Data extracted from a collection
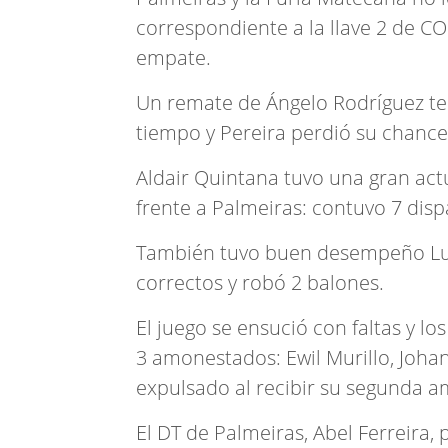
correspondiente a la llave 2 de 
empate.
Un remate de Ángelo Rodríguez ter
tiempo y Pereira perdió su chance
Aldair Quintana tuvo una gran actu
frente a Palmeiras: contuvo 7 disp
También tuvo buen desempeño Luan
correctos y robó 2 balones.
El juego se ensució con faltas y l
3 amonestados: Ewil Murillo, Joha
expulsado al recibir su segunda a
El DT de Palmeiras, Abel Ferreira,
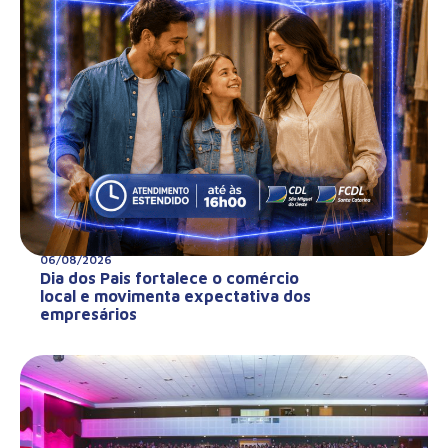
06/08/2026
Dia dos Pais fortalece o comércio
local e movimenta expectativa dos
empresários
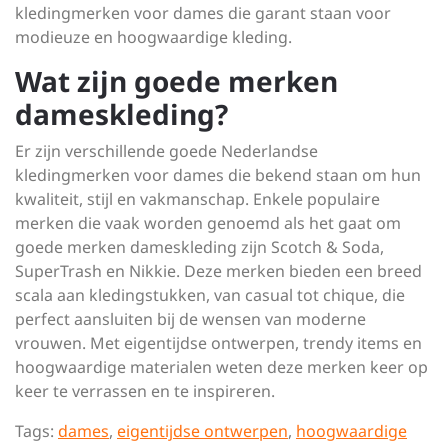
kledingmerken voor dames die garant staan voor
modieuze en hoogwaardige kleding.
Wat zijn goede merken
dameskleding?
Er zijn verschillende goede Nederlandse
kledingmerken voor dames die bekend staan om hun
kwaliteit, stijl en vakmanschap. Enkele populaire
merken die vaak worden genoemd als het gaat om
goede merken dameskleding zijn Scotch & Soda,
SuperTrash en Nikkie. Deze merken bieden een breed
scala aan kledingstukken, van casual tot chique, die
perfect aansluiten bij de wensen van moderne
vrouwen. Met eigentijdse ontwerpen, trendy items en
hoogwaardige materialen weten deze merken keer op
keer te verrassen en te inspireren.
Tags:
dames
,
eigentijdse ontwerpen
,
hoogwaardige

PROBLEM DESCRIPTION> Every line from the one containing "perfect aansluiten bij de wensen van moderne" to the close of the records must be reproduced exactly. Include both ends and nothing more.

YOUR RESPONSE>
perfect aansluiten bij de wensen van moderne
vrouwen. Met eigentijdse ontwerpen, trendy items en
hoogwaardige materialen weten deze merken keer op
keer te verrassen en te inspireren.
Tags:
dames
,
eigentijdse ontwerpen
,
hoogwaardige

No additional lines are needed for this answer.